• **Problem requirements**: Transcribe the items word for word, starting at their first line and ending at the line that contains "export const myFeature", with that line included. Leave the pictures out of your transcription.

===== Data supplied =====

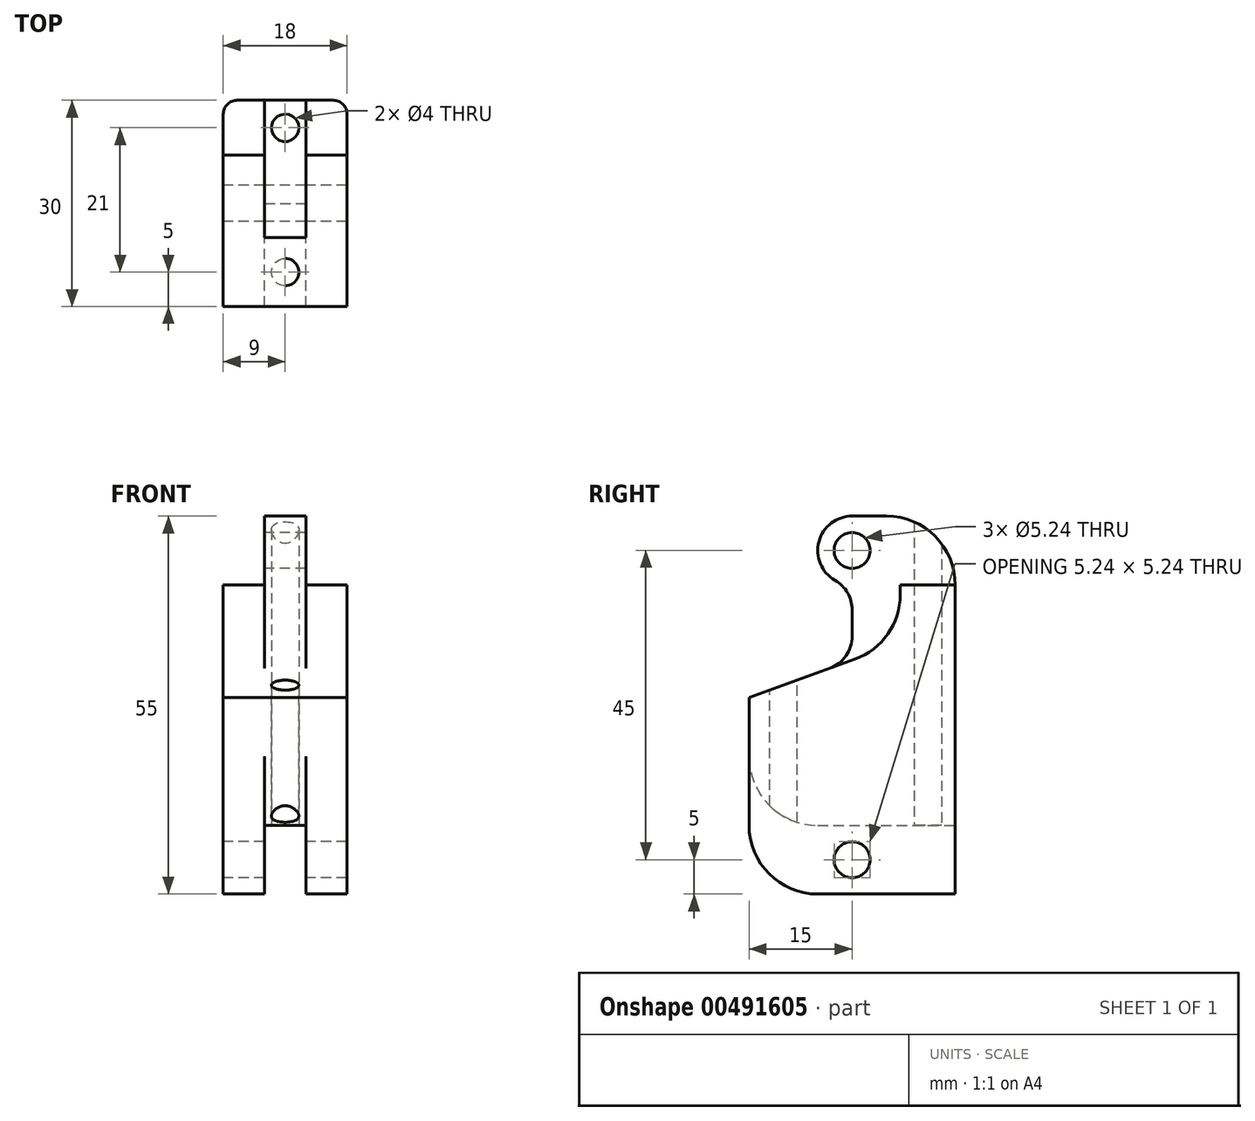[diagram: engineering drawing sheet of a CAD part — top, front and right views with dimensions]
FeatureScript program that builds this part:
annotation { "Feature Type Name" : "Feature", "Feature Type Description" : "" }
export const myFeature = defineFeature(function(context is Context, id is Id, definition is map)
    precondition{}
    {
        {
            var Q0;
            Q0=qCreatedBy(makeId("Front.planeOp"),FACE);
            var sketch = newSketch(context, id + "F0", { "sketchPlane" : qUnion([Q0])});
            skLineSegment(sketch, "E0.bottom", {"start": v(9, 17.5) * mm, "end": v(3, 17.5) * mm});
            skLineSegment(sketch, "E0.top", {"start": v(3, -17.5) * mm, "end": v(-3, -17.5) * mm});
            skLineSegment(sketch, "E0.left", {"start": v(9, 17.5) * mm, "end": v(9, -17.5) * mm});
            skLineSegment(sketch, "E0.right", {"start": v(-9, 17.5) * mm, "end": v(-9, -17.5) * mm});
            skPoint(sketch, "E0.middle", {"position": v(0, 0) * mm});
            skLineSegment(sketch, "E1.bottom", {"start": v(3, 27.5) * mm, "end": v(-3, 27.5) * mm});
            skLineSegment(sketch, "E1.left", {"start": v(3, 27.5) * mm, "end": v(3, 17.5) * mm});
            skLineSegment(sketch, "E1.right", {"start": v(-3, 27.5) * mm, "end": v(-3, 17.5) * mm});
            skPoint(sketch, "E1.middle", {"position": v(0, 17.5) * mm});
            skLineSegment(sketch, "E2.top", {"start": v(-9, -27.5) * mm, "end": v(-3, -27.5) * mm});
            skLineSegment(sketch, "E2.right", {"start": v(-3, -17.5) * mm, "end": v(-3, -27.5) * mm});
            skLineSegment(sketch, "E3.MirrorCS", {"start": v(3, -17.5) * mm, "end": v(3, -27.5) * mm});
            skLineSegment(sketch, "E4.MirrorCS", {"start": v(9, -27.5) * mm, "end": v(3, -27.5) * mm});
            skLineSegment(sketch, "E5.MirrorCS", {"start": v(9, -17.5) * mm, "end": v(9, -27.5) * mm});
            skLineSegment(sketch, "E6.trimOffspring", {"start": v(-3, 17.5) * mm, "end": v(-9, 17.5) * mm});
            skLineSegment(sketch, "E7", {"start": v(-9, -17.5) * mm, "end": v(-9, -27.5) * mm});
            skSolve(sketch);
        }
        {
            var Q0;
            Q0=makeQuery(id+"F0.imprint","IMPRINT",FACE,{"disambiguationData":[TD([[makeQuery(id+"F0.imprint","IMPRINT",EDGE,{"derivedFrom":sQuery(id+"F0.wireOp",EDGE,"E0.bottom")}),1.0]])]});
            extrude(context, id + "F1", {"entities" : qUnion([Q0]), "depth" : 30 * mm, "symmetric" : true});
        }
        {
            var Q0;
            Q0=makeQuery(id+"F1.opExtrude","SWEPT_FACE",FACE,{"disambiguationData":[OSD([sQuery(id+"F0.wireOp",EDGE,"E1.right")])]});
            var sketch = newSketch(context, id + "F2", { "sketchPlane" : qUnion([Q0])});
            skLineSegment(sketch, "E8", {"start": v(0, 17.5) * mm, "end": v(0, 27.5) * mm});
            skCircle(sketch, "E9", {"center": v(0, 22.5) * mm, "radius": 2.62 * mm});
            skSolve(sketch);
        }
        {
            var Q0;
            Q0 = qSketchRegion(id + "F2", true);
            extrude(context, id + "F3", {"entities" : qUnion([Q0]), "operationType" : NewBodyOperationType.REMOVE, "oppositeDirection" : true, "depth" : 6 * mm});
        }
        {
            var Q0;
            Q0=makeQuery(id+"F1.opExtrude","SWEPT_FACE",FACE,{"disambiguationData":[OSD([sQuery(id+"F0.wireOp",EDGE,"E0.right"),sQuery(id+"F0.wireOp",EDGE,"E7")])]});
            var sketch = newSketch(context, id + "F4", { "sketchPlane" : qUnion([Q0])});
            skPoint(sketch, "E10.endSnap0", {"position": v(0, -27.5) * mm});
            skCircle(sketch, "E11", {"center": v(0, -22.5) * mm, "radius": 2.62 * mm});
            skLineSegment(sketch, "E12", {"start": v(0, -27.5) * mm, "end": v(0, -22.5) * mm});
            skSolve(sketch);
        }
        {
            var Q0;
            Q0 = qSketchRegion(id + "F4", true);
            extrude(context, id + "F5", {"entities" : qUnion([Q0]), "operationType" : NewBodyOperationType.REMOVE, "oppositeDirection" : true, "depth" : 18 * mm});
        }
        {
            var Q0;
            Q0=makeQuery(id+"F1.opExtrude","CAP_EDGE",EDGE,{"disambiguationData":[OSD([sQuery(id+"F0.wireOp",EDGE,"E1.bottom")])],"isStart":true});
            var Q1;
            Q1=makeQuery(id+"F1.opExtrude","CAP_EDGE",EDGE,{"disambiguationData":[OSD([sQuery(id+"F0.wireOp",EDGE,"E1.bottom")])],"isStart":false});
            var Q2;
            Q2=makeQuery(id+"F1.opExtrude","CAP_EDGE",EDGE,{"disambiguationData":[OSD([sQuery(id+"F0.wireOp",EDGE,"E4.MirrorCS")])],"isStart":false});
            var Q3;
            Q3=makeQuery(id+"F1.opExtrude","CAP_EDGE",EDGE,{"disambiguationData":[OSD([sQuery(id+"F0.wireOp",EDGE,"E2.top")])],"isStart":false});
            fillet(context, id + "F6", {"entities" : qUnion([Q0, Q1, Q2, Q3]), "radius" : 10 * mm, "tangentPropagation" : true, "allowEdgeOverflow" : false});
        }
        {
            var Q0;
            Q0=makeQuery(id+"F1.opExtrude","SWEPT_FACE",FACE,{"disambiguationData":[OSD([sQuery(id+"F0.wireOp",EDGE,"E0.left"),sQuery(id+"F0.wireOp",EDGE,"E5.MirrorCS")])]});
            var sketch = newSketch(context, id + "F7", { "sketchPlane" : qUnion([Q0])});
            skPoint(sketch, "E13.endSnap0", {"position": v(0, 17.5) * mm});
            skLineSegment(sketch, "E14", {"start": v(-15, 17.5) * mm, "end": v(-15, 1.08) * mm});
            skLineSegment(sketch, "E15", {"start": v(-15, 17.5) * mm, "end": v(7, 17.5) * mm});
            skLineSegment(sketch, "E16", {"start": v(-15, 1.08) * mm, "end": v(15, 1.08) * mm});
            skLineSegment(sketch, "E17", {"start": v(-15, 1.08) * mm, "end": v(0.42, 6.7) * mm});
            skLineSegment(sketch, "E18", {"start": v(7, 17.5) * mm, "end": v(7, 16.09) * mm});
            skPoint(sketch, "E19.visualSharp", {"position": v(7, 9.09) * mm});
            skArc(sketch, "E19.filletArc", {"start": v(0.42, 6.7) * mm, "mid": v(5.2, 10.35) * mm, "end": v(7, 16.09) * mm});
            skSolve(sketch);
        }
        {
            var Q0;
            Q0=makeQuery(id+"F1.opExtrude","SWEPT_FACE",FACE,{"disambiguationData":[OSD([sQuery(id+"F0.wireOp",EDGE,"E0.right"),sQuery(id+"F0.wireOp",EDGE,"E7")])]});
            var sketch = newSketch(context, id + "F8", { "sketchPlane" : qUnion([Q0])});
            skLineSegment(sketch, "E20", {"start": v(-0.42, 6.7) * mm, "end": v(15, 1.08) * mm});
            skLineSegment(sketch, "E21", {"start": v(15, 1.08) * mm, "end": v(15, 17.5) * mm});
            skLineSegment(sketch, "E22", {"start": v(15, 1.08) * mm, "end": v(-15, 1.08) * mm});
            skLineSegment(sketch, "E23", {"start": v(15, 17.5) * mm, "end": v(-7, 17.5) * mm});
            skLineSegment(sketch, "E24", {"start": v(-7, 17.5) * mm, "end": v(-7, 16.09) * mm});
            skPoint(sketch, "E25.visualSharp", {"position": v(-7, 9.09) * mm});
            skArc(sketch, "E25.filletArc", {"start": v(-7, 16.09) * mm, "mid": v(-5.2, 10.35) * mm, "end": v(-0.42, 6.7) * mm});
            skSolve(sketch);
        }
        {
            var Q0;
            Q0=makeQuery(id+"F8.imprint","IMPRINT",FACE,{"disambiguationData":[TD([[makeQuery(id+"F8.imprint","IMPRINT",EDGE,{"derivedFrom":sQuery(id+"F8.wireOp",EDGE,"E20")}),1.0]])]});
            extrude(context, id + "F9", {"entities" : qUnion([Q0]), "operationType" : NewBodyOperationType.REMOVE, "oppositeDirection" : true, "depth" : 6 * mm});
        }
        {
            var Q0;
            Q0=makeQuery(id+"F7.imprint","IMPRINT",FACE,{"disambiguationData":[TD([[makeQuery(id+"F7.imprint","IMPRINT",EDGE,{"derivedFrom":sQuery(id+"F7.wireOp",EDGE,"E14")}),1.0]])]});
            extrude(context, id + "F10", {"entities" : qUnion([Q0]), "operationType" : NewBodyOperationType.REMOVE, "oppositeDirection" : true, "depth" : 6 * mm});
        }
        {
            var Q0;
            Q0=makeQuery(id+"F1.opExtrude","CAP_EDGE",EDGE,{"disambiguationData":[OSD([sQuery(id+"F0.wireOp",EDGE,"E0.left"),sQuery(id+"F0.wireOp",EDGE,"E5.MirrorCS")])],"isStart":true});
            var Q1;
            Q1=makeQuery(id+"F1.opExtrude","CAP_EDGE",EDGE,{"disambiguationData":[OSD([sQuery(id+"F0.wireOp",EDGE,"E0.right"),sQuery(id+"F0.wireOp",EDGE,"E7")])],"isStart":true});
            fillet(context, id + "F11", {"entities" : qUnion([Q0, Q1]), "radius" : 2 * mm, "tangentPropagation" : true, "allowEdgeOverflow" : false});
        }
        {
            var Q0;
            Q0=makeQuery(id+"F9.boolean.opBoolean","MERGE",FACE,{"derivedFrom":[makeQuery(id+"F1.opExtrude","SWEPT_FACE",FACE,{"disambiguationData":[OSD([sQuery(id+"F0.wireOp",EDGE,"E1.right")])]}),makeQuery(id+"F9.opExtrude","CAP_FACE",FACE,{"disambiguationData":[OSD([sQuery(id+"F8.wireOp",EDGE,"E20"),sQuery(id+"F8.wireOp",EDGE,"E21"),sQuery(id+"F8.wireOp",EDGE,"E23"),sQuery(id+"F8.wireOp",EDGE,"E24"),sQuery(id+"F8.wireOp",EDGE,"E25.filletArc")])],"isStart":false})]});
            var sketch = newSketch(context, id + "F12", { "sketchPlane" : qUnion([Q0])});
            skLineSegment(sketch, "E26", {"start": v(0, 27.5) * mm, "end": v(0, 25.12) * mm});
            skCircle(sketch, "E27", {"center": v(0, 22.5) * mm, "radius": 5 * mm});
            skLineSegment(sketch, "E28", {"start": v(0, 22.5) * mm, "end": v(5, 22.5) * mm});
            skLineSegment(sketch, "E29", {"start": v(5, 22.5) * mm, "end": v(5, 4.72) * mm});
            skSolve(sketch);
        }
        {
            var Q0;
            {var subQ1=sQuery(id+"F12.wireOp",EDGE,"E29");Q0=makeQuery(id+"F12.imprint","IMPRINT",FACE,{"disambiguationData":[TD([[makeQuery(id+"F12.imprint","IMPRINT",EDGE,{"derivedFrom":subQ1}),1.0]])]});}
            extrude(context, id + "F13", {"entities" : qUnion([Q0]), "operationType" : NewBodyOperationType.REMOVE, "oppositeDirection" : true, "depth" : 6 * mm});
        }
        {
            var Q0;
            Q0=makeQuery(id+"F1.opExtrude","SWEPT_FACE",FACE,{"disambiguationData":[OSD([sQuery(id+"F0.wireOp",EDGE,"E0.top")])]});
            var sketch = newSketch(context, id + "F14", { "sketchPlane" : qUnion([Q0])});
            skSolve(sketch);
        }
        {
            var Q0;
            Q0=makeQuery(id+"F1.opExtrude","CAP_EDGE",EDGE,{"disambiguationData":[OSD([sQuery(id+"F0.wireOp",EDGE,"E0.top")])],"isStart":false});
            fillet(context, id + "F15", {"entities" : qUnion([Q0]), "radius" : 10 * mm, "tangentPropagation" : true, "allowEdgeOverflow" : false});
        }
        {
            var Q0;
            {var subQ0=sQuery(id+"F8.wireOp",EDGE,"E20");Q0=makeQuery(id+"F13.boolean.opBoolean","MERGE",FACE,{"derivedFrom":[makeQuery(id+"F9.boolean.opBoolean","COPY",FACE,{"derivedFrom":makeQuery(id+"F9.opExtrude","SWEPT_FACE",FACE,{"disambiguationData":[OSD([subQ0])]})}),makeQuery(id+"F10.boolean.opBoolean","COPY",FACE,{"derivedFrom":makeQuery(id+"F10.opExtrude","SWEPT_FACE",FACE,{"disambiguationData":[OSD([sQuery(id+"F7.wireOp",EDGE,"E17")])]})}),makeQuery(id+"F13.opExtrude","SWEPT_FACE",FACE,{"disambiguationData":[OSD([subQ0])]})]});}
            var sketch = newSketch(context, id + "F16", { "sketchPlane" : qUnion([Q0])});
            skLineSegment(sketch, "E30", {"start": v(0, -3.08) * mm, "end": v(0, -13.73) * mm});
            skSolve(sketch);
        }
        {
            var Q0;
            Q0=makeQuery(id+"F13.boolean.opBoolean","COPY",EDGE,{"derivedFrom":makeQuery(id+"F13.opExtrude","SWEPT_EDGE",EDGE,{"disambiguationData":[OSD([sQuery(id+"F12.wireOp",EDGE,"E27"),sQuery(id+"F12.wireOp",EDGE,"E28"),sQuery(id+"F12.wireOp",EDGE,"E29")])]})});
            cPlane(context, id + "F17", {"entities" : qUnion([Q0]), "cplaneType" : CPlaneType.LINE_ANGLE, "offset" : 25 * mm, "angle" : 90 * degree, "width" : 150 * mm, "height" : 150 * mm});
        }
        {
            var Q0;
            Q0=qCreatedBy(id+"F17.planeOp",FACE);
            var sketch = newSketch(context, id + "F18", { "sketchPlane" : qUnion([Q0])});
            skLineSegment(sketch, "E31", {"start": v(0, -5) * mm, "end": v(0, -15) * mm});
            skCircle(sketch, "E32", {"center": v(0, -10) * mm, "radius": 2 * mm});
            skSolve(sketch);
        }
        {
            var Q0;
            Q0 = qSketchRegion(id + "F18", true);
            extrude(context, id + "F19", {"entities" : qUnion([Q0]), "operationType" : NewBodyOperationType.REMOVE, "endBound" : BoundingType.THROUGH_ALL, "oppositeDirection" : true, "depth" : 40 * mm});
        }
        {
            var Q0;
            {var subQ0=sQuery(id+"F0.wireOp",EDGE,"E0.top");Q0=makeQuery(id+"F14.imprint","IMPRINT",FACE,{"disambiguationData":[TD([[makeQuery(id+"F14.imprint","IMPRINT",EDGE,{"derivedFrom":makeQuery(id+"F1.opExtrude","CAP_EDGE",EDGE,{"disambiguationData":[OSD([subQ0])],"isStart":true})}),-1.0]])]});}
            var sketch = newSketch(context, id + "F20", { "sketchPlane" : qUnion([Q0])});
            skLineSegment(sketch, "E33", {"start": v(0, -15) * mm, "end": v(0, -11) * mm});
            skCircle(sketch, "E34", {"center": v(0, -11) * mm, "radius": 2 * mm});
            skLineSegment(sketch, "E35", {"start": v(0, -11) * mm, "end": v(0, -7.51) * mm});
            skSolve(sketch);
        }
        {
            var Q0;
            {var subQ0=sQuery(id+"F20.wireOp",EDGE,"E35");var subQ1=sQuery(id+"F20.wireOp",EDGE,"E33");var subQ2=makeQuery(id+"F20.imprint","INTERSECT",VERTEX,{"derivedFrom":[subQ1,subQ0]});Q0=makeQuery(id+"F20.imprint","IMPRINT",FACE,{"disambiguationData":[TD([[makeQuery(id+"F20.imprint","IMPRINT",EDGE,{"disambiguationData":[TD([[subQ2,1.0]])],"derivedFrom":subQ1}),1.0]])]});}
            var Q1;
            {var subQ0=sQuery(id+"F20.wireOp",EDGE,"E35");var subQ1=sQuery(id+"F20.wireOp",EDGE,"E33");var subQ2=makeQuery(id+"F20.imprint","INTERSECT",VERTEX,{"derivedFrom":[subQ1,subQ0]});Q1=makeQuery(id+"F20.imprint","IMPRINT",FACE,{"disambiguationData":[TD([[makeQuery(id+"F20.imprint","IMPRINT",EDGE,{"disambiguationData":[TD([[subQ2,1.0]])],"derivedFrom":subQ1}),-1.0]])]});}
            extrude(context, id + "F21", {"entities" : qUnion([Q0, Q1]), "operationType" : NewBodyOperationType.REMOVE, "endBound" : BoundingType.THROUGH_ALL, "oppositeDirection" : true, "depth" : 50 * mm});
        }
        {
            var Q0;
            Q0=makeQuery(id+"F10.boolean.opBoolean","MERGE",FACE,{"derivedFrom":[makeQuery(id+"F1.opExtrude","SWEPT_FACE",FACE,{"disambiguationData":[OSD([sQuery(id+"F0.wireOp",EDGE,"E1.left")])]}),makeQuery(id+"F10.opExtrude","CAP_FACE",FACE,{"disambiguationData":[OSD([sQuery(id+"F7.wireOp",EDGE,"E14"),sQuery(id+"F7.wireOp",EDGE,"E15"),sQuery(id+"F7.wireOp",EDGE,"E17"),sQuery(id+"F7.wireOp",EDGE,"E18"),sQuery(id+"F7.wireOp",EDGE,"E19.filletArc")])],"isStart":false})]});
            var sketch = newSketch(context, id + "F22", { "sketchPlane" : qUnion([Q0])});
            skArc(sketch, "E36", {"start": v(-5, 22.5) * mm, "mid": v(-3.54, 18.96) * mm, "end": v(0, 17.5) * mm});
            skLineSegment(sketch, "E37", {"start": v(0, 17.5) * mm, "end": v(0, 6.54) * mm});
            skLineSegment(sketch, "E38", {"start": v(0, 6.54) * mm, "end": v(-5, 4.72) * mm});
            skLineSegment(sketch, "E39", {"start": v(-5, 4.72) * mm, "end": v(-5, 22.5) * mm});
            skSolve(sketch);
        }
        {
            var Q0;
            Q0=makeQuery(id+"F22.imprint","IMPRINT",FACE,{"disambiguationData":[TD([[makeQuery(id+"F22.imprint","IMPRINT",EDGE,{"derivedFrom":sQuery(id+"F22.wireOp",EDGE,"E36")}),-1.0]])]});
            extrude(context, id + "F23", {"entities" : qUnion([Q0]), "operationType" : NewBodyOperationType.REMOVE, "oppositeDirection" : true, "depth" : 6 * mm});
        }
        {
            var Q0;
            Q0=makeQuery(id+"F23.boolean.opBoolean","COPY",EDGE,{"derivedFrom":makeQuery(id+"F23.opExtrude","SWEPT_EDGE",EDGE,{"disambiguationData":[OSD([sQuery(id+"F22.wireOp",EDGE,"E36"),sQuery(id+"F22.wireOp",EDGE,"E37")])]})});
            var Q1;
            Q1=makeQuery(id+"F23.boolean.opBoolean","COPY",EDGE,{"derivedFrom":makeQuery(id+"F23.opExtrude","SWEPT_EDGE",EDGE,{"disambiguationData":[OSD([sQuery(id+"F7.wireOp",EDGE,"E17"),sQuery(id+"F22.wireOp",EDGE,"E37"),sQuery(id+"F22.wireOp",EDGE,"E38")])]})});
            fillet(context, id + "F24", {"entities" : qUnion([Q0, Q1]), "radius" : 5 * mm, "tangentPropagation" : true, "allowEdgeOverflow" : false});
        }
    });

=====

• **Result of the exercise**:
[diagram: engineering drawing sheet of a CAD part — top, front and right views with dimensions]
FeatureScript program that builds this part:
annotation { "Feature Type Name" : "Feature", "Feature Type Description" : "" }
export const myFeature = defineFeature(function(context is Context, id is Id, definition is map)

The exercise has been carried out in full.